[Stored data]
"""

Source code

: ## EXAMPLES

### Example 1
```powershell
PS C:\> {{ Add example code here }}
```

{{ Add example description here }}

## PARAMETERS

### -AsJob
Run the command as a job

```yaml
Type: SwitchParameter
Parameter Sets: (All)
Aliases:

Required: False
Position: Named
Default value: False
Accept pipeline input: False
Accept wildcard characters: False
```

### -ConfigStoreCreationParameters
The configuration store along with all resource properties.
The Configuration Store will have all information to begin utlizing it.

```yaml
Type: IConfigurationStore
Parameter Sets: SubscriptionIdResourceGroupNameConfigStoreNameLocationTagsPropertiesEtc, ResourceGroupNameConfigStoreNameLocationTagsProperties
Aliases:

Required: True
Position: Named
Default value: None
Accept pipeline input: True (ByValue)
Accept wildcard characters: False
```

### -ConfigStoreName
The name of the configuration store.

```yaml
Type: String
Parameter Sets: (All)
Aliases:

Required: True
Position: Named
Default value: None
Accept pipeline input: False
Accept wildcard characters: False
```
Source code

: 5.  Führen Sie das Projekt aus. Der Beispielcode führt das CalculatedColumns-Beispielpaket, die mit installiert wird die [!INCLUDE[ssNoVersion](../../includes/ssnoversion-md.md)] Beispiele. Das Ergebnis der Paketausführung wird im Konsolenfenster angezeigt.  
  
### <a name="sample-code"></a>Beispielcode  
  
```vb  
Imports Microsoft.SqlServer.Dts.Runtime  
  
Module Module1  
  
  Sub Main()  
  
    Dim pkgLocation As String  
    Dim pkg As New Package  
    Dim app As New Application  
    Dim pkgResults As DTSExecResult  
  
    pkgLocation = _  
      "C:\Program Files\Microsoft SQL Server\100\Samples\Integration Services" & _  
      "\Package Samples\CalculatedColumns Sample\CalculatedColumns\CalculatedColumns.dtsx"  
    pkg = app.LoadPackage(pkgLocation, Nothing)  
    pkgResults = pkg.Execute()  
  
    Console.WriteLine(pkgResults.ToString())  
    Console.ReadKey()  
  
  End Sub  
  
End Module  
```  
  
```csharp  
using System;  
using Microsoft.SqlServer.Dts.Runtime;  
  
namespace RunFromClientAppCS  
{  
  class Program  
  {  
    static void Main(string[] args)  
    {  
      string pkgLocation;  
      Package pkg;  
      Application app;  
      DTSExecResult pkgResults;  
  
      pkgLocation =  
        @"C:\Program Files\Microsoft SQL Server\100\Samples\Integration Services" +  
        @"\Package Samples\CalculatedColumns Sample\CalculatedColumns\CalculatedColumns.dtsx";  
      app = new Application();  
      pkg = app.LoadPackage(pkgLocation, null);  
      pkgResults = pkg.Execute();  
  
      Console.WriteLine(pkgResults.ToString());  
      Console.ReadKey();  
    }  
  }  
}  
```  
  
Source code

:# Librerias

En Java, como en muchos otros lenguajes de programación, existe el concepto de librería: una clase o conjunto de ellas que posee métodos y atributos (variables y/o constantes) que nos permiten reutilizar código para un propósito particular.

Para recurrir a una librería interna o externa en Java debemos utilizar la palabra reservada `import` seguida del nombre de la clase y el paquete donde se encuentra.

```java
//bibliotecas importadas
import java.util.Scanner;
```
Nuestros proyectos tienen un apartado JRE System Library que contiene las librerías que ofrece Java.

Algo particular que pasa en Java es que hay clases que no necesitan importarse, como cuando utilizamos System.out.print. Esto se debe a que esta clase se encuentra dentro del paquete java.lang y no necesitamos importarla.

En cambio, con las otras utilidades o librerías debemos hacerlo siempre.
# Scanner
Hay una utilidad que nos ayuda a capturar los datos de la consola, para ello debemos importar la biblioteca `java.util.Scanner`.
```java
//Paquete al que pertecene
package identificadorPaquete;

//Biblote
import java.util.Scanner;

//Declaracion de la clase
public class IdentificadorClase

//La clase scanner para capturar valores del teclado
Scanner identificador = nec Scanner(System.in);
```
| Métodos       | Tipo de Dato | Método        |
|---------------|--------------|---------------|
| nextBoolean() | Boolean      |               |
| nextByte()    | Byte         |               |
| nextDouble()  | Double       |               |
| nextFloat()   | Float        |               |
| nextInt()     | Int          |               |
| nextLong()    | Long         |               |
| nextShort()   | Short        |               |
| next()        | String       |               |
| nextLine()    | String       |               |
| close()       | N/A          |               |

"""

• [TASK DETAILS]: Quote, with nothing altered, all lines from the start of the entries to the line that carries "The configuration store along", inclusive.

• [WRITTEN RESPONSE]:
Source code

: ## EXAMPLES

### Example 1
```powershell
PS C:\> {{ Add example code here }}
```

{{ Add example description here }}

## PARAMETERS

### -AsJob
Run the command as a job

```yaml
Type: SwitchParameter
Parameter Sets: (All)
Aliases:

Required: False
Position: Named
Default value: False
Accept pipeline input: False
Accept wildcard characters: False
```

### -ConfigStoreCreationParameters
The configuration store along with all resource properties.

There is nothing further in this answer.